Work item: Your answer must be the exact lines below, starting with the line with "dienmentorin" and going on through the line with "Cálico Electrónico", both included, with no pictures.

───

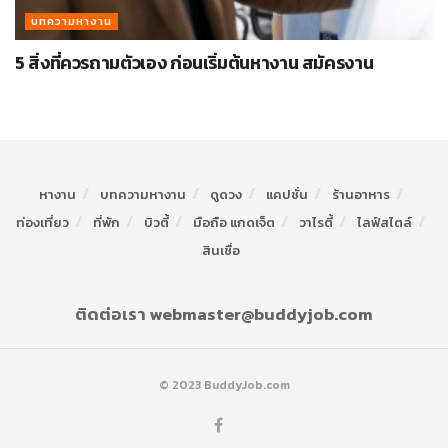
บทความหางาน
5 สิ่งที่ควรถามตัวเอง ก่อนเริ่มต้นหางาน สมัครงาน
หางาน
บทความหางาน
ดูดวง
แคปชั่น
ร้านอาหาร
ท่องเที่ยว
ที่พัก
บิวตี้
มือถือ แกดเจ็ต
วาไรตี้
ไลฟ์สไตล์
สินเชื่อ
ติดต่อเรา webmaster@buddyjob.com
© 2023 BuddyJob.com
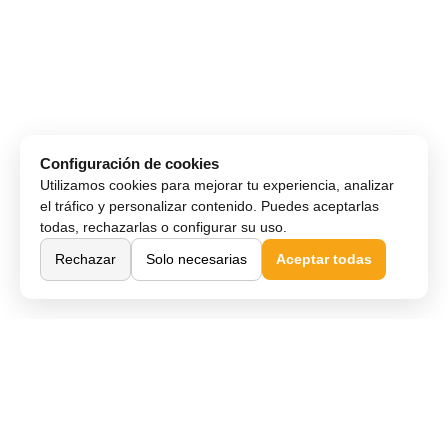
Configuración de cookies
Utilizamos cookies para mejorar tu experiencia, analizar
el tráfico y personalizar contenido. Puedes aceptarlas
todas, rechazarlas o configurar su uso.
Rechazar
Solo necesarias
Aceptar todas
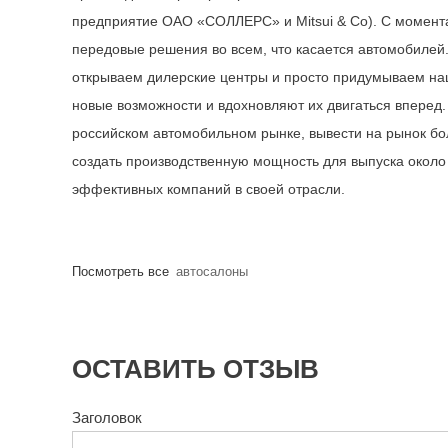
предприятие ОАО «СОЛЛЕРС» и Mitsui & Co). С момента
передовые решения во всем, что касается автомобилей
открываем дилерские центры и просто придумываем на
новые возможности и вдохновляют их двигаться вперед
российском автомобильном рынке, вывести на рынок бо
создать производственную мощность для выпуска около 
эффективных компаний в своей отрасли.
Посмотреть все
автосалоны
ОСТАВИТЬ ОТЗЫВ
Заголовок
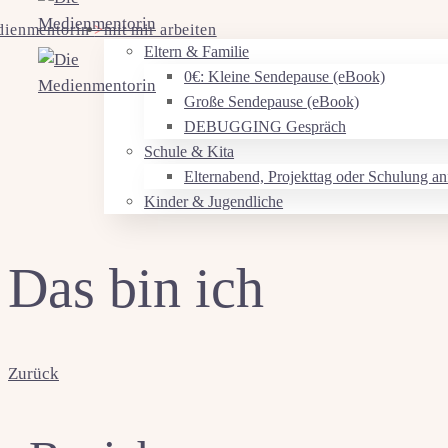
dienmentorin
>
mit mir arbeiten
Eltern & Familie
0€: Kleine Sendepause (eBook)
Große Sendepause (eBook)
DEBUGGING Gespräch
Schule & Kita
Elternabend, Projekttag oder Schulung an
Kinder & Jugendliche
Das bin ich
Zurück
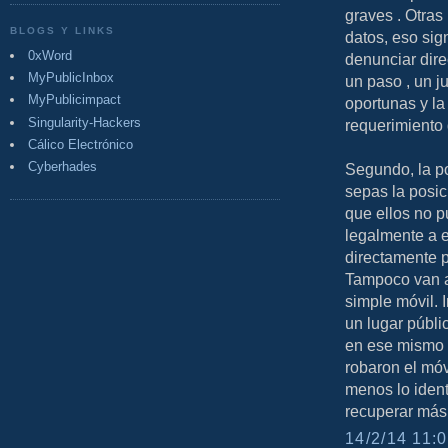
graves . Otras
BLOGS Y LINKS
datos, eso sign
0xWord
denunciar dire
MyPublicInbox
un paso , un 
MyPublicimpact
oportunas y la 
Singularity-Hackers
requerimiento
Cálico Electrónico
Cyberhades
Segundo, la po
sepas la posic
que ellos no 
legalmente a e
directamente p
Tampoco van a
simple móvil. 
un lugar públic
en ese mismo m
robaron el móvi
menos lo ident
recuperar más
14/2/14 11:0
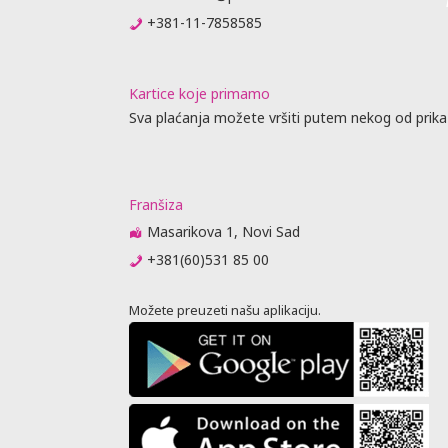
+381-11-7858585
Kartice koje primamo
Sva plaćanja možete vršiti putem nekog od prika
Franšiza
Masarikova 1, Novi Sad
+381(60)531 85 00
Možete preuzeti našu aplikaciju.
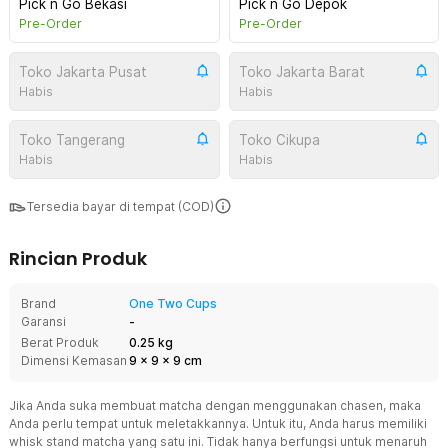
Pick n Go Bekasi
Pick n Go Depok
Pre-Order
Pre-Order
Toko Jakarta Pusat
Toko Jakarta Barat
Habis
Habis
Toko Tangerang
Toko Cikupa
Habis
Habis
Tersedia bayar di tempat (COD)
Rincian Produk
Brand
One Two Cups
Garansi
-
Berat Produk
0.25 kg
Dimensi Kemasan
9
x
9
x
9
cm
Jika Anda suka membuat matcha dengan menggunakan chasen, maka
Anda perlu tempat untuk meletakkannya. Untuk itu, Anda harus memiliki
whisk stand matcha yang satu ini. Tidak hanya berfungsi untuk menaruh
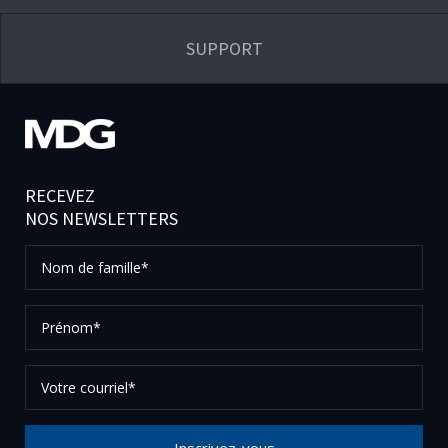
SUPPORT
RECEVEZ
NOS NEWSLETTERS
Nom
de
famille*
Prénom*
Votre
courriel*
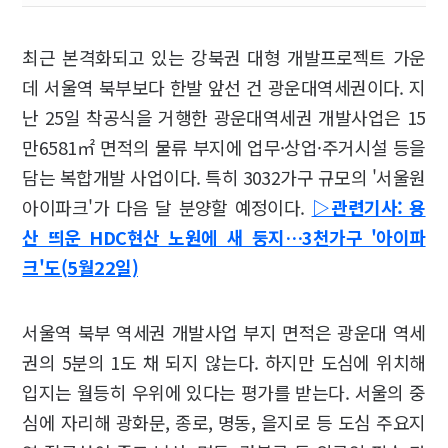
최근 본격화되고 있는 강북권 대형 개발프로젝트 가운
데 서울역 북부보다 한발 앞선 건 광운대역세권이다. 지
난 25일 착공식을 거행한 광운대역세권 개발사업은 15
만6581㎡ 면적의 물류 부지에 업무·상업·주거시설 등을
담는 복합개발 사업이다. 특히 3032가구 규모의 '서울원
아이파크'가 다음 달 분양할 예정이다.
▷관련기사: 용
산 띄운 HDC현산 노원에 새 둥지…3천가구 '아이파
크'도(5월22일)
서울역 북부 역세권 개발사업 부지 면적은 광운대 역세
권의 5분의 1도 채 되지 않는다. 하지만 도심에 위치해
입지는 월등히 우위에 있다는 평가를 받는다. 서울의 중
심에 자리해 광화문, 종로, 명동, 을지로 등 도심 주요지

───

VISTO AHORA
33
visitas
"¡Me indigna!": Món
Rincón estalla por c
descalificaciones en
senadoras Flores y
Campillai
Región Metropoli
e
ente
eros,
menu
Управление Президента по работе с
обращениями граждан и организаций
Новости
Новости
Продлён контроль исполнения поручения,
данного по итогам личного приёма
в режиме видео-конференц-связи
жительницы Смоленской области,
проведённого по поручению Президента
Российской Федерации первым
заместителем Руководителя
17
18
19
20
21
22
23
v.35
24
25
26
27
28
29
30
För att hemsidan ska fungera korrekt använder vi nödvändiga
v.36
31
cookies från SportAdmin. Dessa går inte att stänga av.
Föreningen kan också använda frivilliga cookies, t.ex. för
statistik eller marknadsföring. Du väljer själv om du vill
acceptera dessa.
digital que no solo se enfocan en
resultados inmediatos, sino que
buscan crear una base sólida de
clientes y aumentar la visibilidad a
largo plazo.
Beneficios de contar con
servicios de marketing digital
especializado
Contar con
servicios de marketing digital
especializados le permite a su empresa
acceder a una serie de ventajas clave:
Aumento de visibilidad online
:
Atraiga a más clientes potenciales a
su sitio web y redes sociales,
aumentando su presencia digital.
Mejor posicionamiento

───

Response to this exercise:
dienmentorin
>
mit mir arbeiten
Eltern & Familie
0€: Kleine Sendepause (eBook)
Große Sendepause (eBook)
DEBUGGING Gespräch
Schule & Kita
Elternabend, Projekttag oder Schulung an
Kinder & Jugendliche
Das bin ich
Zurück
graves . Otras
BLOGS Y LINKS
datos, eso sign
0xWord
denunciar dire
MyPublicInbox
un paso , un 
MyPublicimpact
oportunas y la 
Singularity-Hackers
requerimiento
Cálico Electrónico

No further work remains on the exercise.